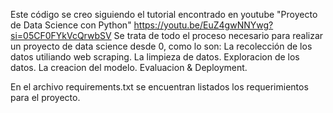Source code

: Este código se creo siguiendo el tutorial encontrado en youtube "Proyecto de Data Science con Python"
https://youtu.be/EuZ4gwNNYwg?si=05CF0FYkVcQrwbSV
Se trata de todo el proceso necesario para realizar un proyecto de data science desde 0, como lo son:
La recolección de los datos utiliando web scraping.
La limpieza de datos.
Exploracion de los datos.
La creacion del modelo.
Evaluacion & Deployment.

En el archivo requirements.txt se encuentran listados los requerimientos para el proyecto.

==========

TASK ITEM:
Please reprint the whole listing exactly and omit its pictures.

COMPLETED TASK:
Source code

: Este código se creo siguiendo el tutorial encontrado en youtube "Proyecto de Data Science con Python"
https://youtu.be/EuZ4gwNNYwg?si=05CF0FYkVcQrwbSV
Se trata de todo el proceso necesario para realizar un proyecto de data science desde 0, como lo son:
La recolección de los datos utiliando web scraping.
La limpieza de datos.
Exploracion de los datos.
La creacion del modelo.
Evaluacion & Deployment.

En el archivo requirements.txt se encuentran listados los requerimientos para el proyecto.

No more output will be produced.